Peter Craven
January 30, 2026 — 1:23pm
FICTION
The School of Night
Karl Ove Knausgaard, translated by Martin Aitken
Penguin Random House, $34.99
Karl Ove Knausgaard is one of the weirdest writers around because he combines massive factual features – sometimes of an interminable kind – with rapid changes of pace and focus.
Take the title. The School of Night rings a bell for people who know a bit about the Elizabethan period. It’s based on a line of Shakespeare’s in Love’s Labour’s Lost – the play that sends up far-out learned language – and it is associated with the theory of that adventurous scholar M.C. Bradbrook, who called one of her books The School of Night and who associates the satire with free thinking, the occult and all the dark aspects of Christopher Marlowe.
The eccentric Dutchman (who tells this story to our hero, Kristian, a 20-year-old Norwegian photographer) tantalises him with the theory that Marlowe fakes his own death and goes on to write Shakespeare’s plays incognito. But Hans (as he’s called) doesn’t believe his own theory, although there’s elaborate use made of Marlowe’s Doctor Faustus – a production of which our protagonist is scheduled to do the photographs for – and there’s also an identification of Faustus with Hamlet as well as quotation of Mephistopheles saying that this is hell and he’s never out of it.
We get the boy from Norway, forever fiddling and having sex with girls he doesn’t like. He’s also mightily shaken by the shadowy presence that haunts an early daguerreotype like a satanic presence.
He’s run away from his Norwegian parents but he’s gradually insinuating himself as a talented photographer who does a potently creepy work using the skeleton of a cat. There’s also a weird encounter with a homeless man and a cigarette lighter that results in the young photographer’s arrest when it turns out the man had died but nothing comes of this. Someone else confesses and there is some sort of inscrutable confession (to what?) from God knows who. The Dutchman remains a mysterious figure.
All this is in 1986, but in the next section of the book, 20 years have passed and our hero is a celebrated world-famous photographer doing a Q&A at a great gallery in New York. He is extraordinarily poised, dominant and lethal and the world obeys his merest gesture until he lets slip something about the homeless man who died. He becomes – maddeningly – the object of Daily Mail speculation of the most damaging kind and when his (plain, we’re told) PA tries to put out a statement, he rebuffs her and she even leaves him.
Flash back to London to his sleek, brilliant wife and his young son. There is another death and it is rendered heartbreakingly. Then, in the last movement of the book, there is an extreme act of vengeance that is another desolation that offers no escape from the mirror or the loss.
The School of Night is a devastatingly brilliant novel that presents several faces of the protagonist, each of which is moving in its own way and each of which is alienating at the same time. He has troubles with women, the way they carry themselves, the way they are essentially parachutes for him. But he is as hopeless a boy as he is a brutally impressive great man. He imposes his will on the world like an insignia on his dominion of the world and then he is broken into a thousand pieces by love of the most poignant and innocent kind. Though this, too, has a riddling element that the narrative never explains.

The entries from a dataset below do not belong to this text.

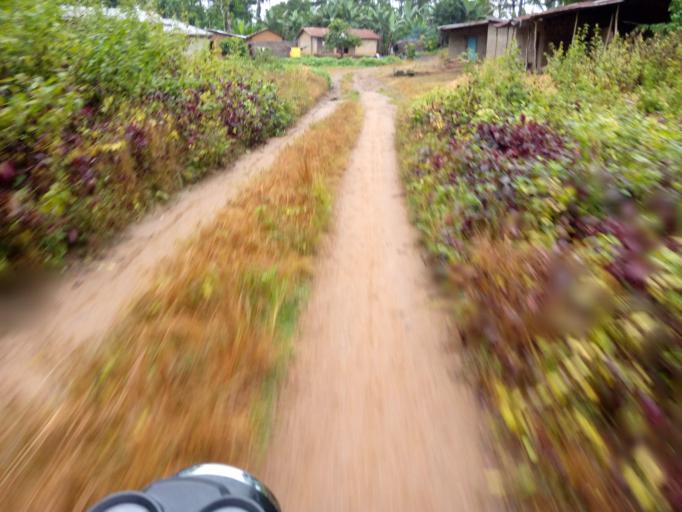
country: SL
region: Eastern Province
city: Buedu
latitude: 8.4704
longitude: -10.3483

The School of Night is a very grand homage to the blood and tears of the everyday. The protagonist is forever reaching for a mythology that constantly lets him down and he is capable of consummate self-regard in which he indulges. He is, however, a tragic figure by simple virtue of the intensity with which his self-portrait is executed.
The different aspects of this seeker after the enigma of his selfhood are done with a meticulous attention to detail: he wants to have sex with the – plain again – theatre director but he wants her to keep her top on. The novel is full of idiocies of behaviour which we’re compelled to believe in for no other reason than the power of their executions. This means the narrative constantly swerves away from ordinary narrative satisfaction because the boy is such a baby and such an idiot, whereas the great man is such a master and such a delusion.
The collision between the two – or if you like the juxtaposition – is superb and mysterious. It’s like the unbelievable theory that Marlowe wrote Shakespeare. It’s barely possible, which is part of its fascination.
Part of the glory of Knausgaard is that he simply places a handful of contrasted portraits together and says to the reader to put these fragments side by side if they dare. It’s part of the mystery of his art that he brings them together by sheer force of realisation: Kristian, the lord of photographic art, the shattered father, the vengeful husband beyond all love.
Yes, Faustus is Hamlet and Mephistopheles is in hell. There is no model for these faces. They are simply hypothetical gestures to how a human being might look.
The translation of The School of Night by Martin Aitken is superb. He has precisely the right combination of slang and elegance to allow this loose and ominous bag of human possibility to take its difficult, sometimes momentous shapes.
But Knausgaard is a major writer. He does what he will with the mysticism of an ancient England or a Giordano Bruno burning at the stake. We just follow him wherever he wants to go.